▸ **WORK ITEM**
According to the text about Treasure Island and the Long John Silver comics, in what year was the last volume of Long John Silver released in Europe?

▸ **TEXT**
..........
Robert Louis Stevenson’s Treasure Island was originally serialised from 1881-1882 in Young Folks magazine as Treasure Island or, the mutiny of the Hispaniola, as pseudonymous penned by “Captain George North”.

It was collected and published as a novel in May 1883 and has not been out of print since. A landmark of world storytelling, Treasure Island has been dramatised too many times to count and adapted into all forms of art. Most significantly, the book created a metafictional megastar – albeit at best an anti-hero – as immortal as King Arthur, Robin Hood, Sherlock Holmes, Tarzan or Superman. Almost everything the public “knows” about pirates devolves from the book and its unforgettable, show-stealing one-legged antagonist…

Writer Xavier Dorison was born in Paris in 1970 and graduated business school before moving into storytelling. He works as an author, film writer, lecturer and movie script doctor. His comics works include West, Sanctuary and The Third Testament and in 2006 he began the award-winning Long John Silver in conjunction with preferred collaborator Mathieu (Prophet) Lauffray, with this last volume released in Europe in 2013.

Lauffray is also Parisian; born in 1970. He spends his days illustrating, drawing comics, crafting games and concept designing for movies. His art has graced international items as varied as Dark Horse’s Star Wars franchise, games like Alone in the Dark, the album Lyrics Verdun, February 21, 1916 – December 18, 1916, Tarzan and much more…

Their collaborative exploration of the piratical prince’s later years is a foray into far more mature arenas set decades after the affair of the Hispaniola and ranges far and wide: from foggy, oppressive England to the vast, brooding inner recesses of the Amazon and into the darker deeps beyond

What Has Gone Before: in 1785 treasure-hunting Lord Byron Hastings found the lost bastion of Guiana-Capac but needed further funds to exploit this fabulous City of Gold.
..........
▸ **PROVIDED DATA**
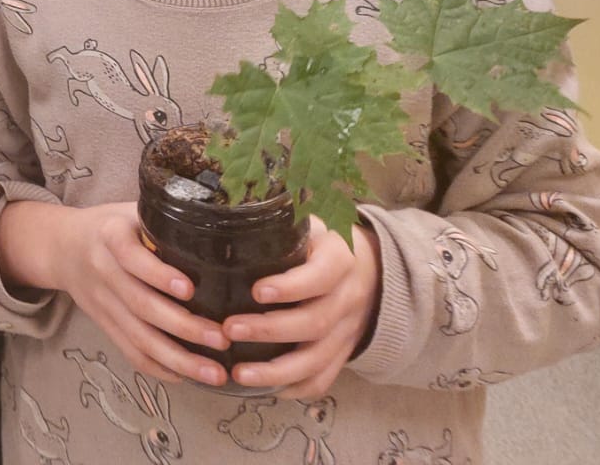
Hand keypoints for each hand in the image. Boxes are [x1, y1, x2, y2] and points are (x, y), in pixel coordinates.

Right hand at [12, 200, 230, 385]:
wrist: (61, 247)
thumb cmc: (111, 225)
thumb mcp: (131, 211)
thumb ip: (164, 221)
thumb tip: (220, 232)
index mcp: (110, 235)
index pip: (131, 256)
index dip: (158, 274)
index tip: (190, 289)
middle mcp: (102, 270)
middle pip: (140, 305)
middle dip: (183, 326)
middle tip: (222, 338)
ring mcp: (101, 302)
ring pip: (138, 337)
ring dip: (178, 359)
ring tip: (215, 372)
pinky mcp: (103, 324)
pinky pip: (129, 351)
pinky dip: (157, 368)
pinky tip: (186, 376)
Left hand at [222, 219, 381, 397]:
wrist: (370, 272)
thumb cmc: (319, 244)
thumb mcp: (308, 224)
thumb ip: (279, 222)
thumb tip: (229, 211)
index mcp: (339, 261)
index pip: (321, 275)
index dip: (292, 286)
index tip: (257, 291)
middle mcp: (347, 298)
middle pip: (315, 322)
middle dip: (270, 330)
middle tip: (229, 329)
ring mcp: (346, 331)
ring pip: (317, 359)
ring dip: (277, 371)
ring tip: (238, 373)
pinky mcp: (341, 354)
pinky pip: (322, 379)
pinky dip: (294, 388)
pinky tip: (262, 388)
..........
▸ **COMPLETED EXERCISE**
2013